Feinberg School of Medicine, Northwestern University, Chicago, USA.
Pediatr Cardiol. 2025 Sep 16. doi: 10.1007/s00246-025-04016-y.
To characterize the relationship between the use of a language other than English (LOE) and the prevalence of delirium in the pediatric cardiac intensive care unit (CICU), hypothesizing that patients from families who use an LOE would have a higher prevalence of delirium compared to those from English-speaking families. This was a retrospective cohort study at a quaternary-care, free-standing children's hospital CICU. Children admitted to the CICU between January 1, 2017, And July 31, 2023 with documented delirium screening scores were included. The primary outcome was the presence of delirium, assessed using the Cornell Assessment of Pediatric Delirium (CAP-D) score, with scores ≥ 9 indicating delirium. Language was recorded in the electronic health record and categorized as English, Spanish, or language other than English or Spanish (LOES). Covariates included age, sex, length of stay, developmental delay, use of mechanical ventilation, use of physical restraints, receipt of vasoactive medications, And caregiver presence. Among 1865 patients with CAP-D scores, 25.6% (477 patients) experienced delirium. Neither Spanish-speaking [adjusted OR (aOR) 1.43, 95% CI 0.92-2.22] nor LOES patients (aOR 0.73, 95% CI 0.33-1.60) demonstrated higher odds of delirium. Established risk factors for delirium, including age, length of stay, and mechanical ventilation, were associated with increased delirium risk. Inconsistent caregiver presence at bedside was associated with higher odds of delirium (aOR 2.37, 95% CI 1.76-3.18). In this CICU cohort, there was no significant association between the use of an LOE and delirium in the CICU. There is a strong, independent relationship between inconsistent caregiver presence and delirium.

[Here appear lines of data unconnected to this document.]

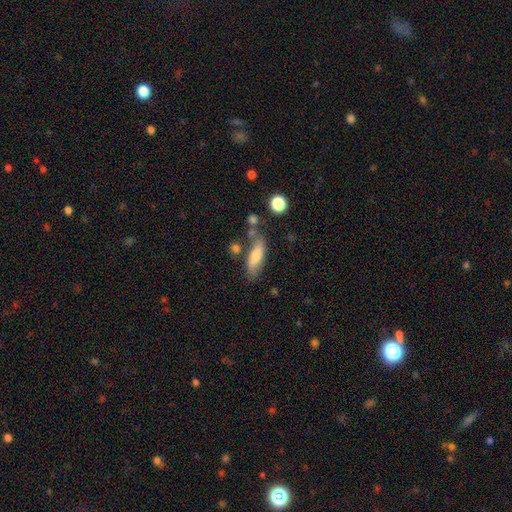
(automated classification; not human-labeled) The model was most divided on "how rounded": in between: 54%, cigar-shaped: 43%, round: 4%. More confident: smooth or featured — smooth (62%); merging — none (61%).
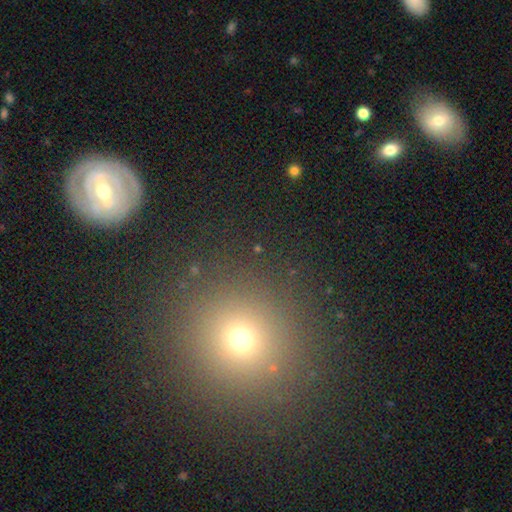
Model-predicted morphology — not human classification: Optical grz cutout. It shows a smooth galaxy with no disk features (52%) that is round (88%). Merging: none (85%).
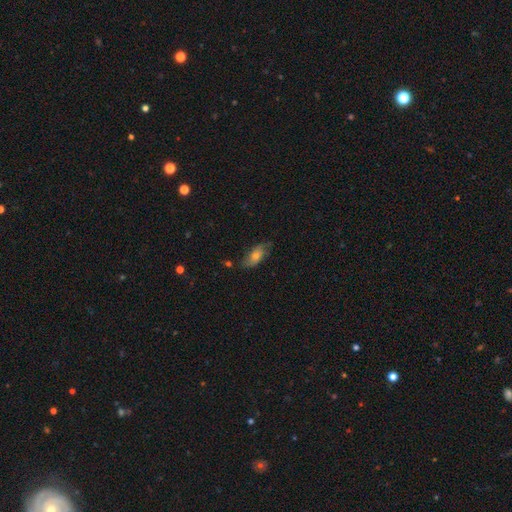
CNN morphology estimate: The model was most divided on "smooth or featured": smooth: 45%, featured or disk: 44%, star or artifact: 11%. More confident: merging — none (68%).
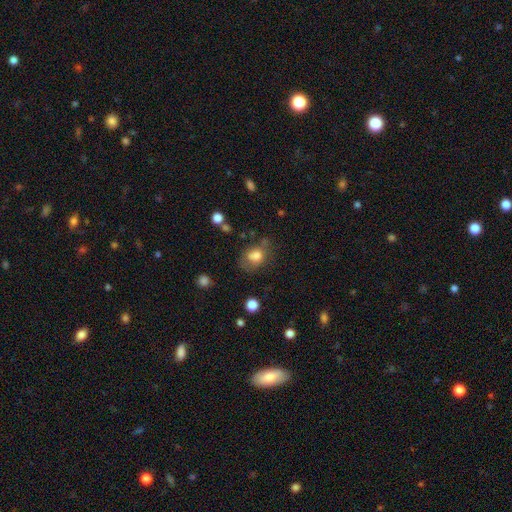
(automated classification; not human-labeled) A smooth galaxy with no disk features (76%) that is in between round and cigar-shaped (52%).

Vote fractions:
- Smooth or featured? smooth: 76% / featured or disk: 12% / star or artifact: 12%
- How rounded? in between: 52% / round: 47% / cigar-shaped: 1%
- Merging? none: 49% / minor disturbance: 24% / major disturbance: 13% / merger: 13%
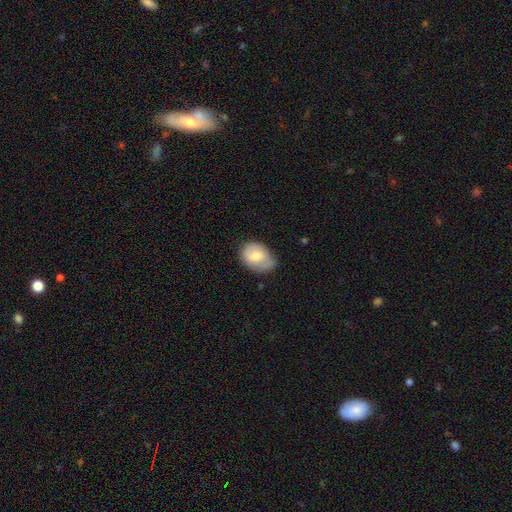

为了描述在儿科心脏重症监护病房(CICU)中使用英语以外的语言(LOE)与谵妄患病率之间的关系,研究假设使用LOE的家庭中的患者与说英语家庭的患者相比,谵妄患病率更高。这是一项在一家四级医疗、独立儿童医院的CICU进行的回顾性队列研究。纳入了2017年1月1日至2023年7月31日期间入住CICU且有记录的谵妄筛查分数的儿童。主要结局是谵妄的存在,使用康奈尔儿科谵妄评估(CAP-D)分数进行评估,分数≥9表明存在谵妄。语言在电子健康记录中记录,并分类为英语、西班牙语或英语和西班牙语以外的语言(LOES)。协变量包括年龄、性别、住院时间、发育迟缓、机械通气的使用、身体约束的使用、血管活性药物的使用以及护理人员的在场情况。在1865名有CAP-D分数的患者中,25.6%(477名患者)经历了谵妄。说西班牙语的患者[调整后的比值比(aOR)1.43,95%置信区间0.92 - 2.22]和LOES患者(aOR 0.73,95%置信区间0.33 - 1.60)均未表现出更高的谵妄几率。已确定的谵妄危险因素,包括年龄、住院时间和机械通气,与谵妄风险增加相关。床边护理人员在场情况不一致与更高谵妄几率相关(aOR 2.37,95%置信区间1.76 - 3.18)。在这个CICU队列中,使用LOE与CICU中的谵妄之间没有显著关联。护理人员在场情况不一致与谵妄之间存在强烈的独立关系。